Uncle Acid and the Deadbeats
Pomeriggi di domande su Spotify (senza tante risposte)
Revivalisti acidi, casinisti come dei Black Mountain trapiantati nel Texas di Rocky Erikson, con un nome ispirato a “Sua Eminenza Underground” Rusty Day (cantante, tra l'altro, dei Cactus). Non si può sbagliare, o forse si, visto sono inglesissimi. Più metal dei Brian Jonestown Massacre, più fuzz-maniaci di Sabbath o Melvins, più stoner dei Cynics, una versione meno depressa dei Black Angels pronta quanto gli Eighties Matchbox B-Line Disaster ad ogni B-Movie horror anni '70.Due gli album.

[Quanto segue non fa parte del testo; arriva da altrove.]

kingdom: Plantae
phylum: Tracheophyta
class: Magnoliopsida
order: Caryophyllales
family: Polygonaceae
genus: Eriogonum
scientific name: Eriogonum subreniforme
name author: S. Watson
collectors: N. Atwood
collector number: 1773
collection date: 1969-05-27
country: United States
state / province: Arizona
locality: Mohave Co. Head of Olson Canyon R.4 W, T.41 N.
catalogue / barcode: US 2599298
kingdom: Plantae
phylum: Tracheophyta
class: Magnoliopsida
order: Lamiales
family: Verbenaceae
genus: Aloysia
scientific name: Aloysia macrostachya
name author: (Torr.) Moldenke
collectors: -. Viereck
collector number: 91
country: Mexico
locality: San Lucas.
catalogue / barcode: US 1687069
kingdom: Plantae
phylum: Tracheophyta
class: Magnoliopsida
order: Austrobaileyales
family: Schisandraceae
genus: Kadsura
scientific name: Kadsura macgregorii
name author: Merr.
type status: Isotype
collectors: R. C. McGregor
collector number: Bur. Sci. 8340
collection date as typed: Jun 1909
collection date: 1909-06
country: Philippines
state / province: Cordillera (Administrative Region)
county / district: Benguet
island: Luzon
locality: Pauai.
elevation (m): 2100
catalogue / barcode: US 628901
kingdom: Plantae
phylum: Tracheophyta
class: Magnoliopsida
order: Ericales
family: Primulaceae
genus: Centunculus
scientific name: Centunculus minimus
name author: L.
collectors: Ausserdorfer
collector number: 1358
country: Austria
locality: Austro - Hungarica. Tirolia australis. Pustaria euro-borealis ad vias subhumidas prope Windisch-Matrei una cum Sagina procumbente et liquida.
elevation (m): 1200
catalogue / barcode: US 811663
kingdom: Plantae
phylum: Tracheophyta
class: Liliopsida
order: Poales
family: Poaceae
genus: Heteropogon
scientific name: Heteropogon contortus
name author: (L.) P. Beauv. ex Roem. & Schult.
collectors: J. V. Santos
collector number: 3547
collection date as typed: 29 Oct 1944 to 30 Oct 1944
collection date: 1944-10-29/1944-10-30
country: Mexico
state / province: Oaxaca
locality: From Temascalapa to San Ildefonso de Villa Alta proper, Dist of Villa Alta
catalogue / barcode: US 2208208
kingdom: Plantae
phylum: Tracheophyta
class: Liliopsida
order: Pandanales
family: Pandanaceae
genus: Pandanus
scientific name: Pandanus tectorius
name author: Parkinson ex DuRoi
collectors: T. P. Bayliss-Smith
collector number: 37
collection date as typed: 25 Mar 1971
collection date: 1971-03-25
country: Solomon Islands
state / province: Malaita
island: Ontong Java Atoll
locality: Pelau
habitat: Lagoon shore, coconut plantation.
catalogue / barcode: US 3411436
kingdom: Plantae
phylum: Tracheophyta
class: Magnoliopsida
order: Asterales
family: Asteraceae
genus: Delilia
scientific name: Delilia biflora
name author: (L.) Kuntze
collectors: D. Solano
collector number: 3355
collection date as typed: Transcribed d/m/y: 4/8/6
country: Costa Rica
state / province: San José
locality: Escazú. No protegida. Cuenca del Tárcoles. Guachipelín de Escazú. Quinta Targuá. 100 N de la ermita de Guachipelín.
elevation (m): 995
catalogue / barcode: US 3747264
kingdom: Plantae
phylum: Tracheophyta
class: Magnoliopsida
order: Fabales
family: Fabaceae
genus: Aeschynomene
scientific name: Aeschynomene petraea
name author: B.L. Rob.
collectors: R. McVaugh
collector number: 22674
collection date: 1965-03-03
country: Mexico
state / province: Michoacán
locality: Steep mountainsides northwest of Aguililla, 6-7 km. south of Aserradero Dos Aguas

Blood Lust, con i 7 minuti marziali di Death Door e il devastante acid metal di Course In The Trees. Mind Control (2012) è una macchina d'assedio cingolata, corazzata da un volume clamoroso, con la spiccata tendenza al metal vintage, che trascina l'ultima estate in un vortice di amore e piombo come gli Slayer strafatti che rileggono Sgt. Pepper; meno subdola ironia anarchica, più violenza bruta. Bella l'obliqua visione di Death Valley e il drone da ipnotrauma di Valley Of The Doll.
Elder
No, questi ascoltateli voi; magari sono pure bravi, ma l'ennesimo clone underground simil-scandinavo dei Kyuss, oggi non lo digerisco.Domani, forse… dopodomani sicuramente!
Black Moses
Un paio di album, primi anni 2000, ma occhio alle omonimie. Powerhouse indie, passato attraverso lenti deformanti e con vago sentore di classic rock e trucciolame blues. Niente male, placidamente inserito nel revival garage d'inizio millennio. Su Emperor Deb (2003) la detroitiana Yr Gonna Get It o la distortissima Cant'n Let Go, un quasi free form in cui spunta perfino un sax! Sul secondo album, Royal Stink, Better Believe, pub blues da inseguimento autostradale che prelude ad un highway rock onnipresente, piacevole quando non affonda esageratamente l’acceleratore sul volume violento e si concede qualche più disteso assolo.
Un ringraziamento a Massi di Detriti di Passaggio, da cui ho copiato la citazione che apre il post.